Задание A ▸ Перескажите короче абзац текста о Рубане, который начинается словами «Иные сочинения Рубана». Сохраните его основные факты.
Задание B ▸ Повторите дословно фрагмент текста о Рубане, который открывается словами «Однако литературная репутация» и завершается словами «Кастальских чистых вод?».

Текст для изучения ▸
§

Иные сочинения Рубана воспринимаются и сегодня не как археологические памятники, но как творения, в которых все еще пульсирует жизнь. Нельзя не отметить его богатый язык, и напрасно, кстати, составители академического многотомного «Словаря русского языка XVIII в.» игнорируют его произведения. Вот, например, какое у него в «Ватрахомиомахии» былинное описание раков (у Гомера это крабы), по воле богов подоспевших на помощь лягушкам: «...кожа на них черепяная, естество их костяное, спины плоския, опирающиеся на раменах, клешни расщеперенныя, голени протяженныя, глаза в груди вставленные, осьминожные, двуголовые и со всем неприступные: они именуются раки... Сих убоявшись, мыши и не могши более стоять, обратились в бегство».
Однако литературная репутация Рубана уже у его современников была почти убита. Даже его знаменитая надпись служила поводом отзываться о нем с иронией. «И Рубан при одном стихе вошел в храм славы» – писал Вяземский в 1814 году. Самую резкую «аттестацию» ему выдал Капнист:
Но можно ли каким
спасительным законом
Принудить Рубова мириться
с Аполлоном,
Не ставить на подряд
за деньги гнусных од
И рылом не мутить
Кастальских чистых вод?

§

Исходные данные ▸

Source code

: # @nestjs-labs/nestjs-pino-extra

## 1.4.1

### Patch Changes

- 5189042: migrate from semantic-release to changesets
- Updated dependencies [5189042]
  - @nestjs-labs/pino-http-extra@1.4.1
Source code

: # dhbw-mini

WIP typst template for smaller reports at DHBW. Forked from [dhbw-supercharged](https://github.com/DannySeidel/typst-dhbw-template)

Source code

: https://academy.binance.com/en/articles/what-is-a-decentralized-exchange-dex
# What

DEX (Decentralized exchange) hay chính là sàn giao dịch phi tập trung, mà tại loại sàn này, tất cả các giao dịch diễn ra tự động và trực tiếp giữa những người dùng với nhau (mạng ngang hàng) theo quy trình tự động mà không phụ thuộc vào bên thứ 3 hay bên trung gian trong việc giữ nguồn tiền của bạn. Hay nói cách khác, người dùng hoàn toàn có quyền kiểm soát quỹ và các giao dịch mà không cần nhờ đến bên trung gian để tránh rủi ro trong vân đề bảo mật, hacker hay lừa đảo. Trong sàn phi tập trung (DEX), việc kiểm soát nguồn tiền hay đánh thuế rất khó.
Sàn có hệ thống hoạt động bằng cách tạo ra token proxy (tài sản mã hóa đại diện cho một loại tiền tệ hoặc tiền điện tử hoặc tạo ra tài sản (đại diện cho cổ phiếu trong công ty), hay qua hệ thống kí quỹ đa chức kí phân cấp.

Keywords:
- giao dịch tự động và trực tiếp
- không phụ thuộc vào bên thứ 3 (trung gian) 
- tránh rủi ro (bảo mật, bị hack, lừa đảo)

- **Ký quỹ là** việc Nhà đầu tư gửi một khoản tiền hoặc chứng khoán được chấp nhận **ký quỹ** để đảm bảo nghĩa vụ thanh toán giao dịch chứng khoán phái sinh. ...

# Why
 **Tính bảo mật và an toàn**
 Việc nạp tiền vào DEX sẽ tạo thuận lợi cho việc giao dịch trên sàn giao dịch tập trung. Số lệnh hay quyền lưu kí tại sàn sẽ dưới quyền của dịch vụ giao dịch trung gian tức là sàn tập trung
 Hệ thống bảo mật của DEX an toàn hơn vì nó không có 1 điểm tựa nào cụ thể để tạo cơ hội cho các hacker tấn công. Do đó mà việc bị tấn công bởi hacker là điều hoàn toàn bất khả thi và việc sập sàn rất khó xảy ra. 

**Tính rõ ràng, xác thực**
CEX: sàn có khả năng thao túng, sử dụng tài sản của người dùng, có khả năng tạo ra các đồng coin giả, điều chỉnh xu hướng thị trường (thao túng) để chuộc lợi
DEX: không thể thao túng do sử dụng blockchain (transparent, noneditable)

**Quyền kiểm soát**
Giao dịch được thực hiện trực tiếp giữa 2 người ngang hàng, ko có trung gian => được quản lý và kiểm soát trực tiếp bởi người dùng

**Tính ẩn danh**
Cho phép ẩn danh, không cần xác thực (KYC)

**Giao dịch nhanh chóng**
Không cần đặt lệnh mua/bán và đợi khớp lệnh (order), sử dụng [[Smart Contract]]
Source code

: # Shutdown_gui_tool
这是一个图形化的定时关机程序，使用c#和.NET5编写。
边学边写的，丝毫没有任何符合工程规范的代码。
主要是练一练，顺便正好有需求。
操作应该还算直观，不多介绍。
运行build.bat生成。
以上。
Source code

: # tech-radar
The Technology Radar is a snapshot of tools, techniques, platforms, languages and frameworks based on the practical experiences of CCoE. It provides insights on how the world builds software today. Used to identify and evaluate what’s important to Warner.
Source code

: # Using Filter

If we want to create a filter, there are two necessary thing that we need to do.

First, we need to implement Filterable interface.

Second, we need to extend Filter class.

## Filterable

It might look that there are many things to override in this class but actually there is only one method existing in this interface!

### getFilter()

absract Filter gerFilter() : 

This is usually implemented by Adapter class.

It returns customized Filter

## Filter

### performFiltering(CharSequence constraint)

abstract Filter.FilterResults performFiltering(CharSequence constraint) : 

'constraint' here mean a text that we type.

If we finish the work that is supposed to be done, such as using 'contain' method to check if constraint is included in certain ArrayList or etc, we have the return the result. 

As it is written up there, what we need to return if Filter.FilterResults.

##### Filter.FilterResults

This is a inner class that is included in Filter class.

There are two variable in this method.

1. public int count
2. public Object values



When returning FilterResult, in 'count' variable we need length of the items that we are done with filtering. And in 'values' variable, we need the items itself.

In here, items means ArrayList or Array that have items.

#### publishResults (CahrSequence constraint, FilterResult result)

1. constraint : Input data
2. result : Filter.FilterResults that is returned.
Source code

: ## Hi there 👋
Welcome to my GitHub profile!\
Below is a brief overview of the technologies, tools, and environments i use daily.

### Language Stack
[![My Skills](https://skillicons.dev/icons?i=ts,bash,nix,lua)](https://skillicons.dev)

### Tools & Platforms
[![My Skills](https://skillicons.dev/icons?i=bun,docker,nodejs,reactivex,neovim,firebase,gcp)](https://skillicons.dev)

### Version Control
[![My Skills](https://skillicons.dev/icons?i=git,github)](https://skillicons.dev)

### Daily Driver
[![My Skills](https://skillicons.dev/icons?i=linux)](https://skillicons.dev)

§

Решение A ▸ Некоторые сочинения Рубана и сегодня воспринимаются не как археологические памятники, а как живые произведения. У него богатый язык, и составители академического «Словаря русского языка XVIII в.» напрасно игнорируют его произведения. Пример тому — былинное описание раков в «Ватрахомиомахии» (у Гомера это крабы). Раки по воле богов пришли на помощь лягушкам, и мыши, испугавшись их, обратились в бегство.

Решение B ▸
Однако литературная репутация Рубана уже у его современников была почти убита. Даже его знаменитая надпись служила поводом отзываться о нем с иронией. «И Рубан при одном стихе вошел в храм славы» – писал Вяземский в 1814 году. Самую резкую «аттестацию» ему выдал Капнист:
Но можно ли каким
спасительным законом
Принудить Рубова мириться
с Аполлоном,
Не ставить на подряд
за деньги гнусных од
И рылом не мутить
Кастальских чистых вод?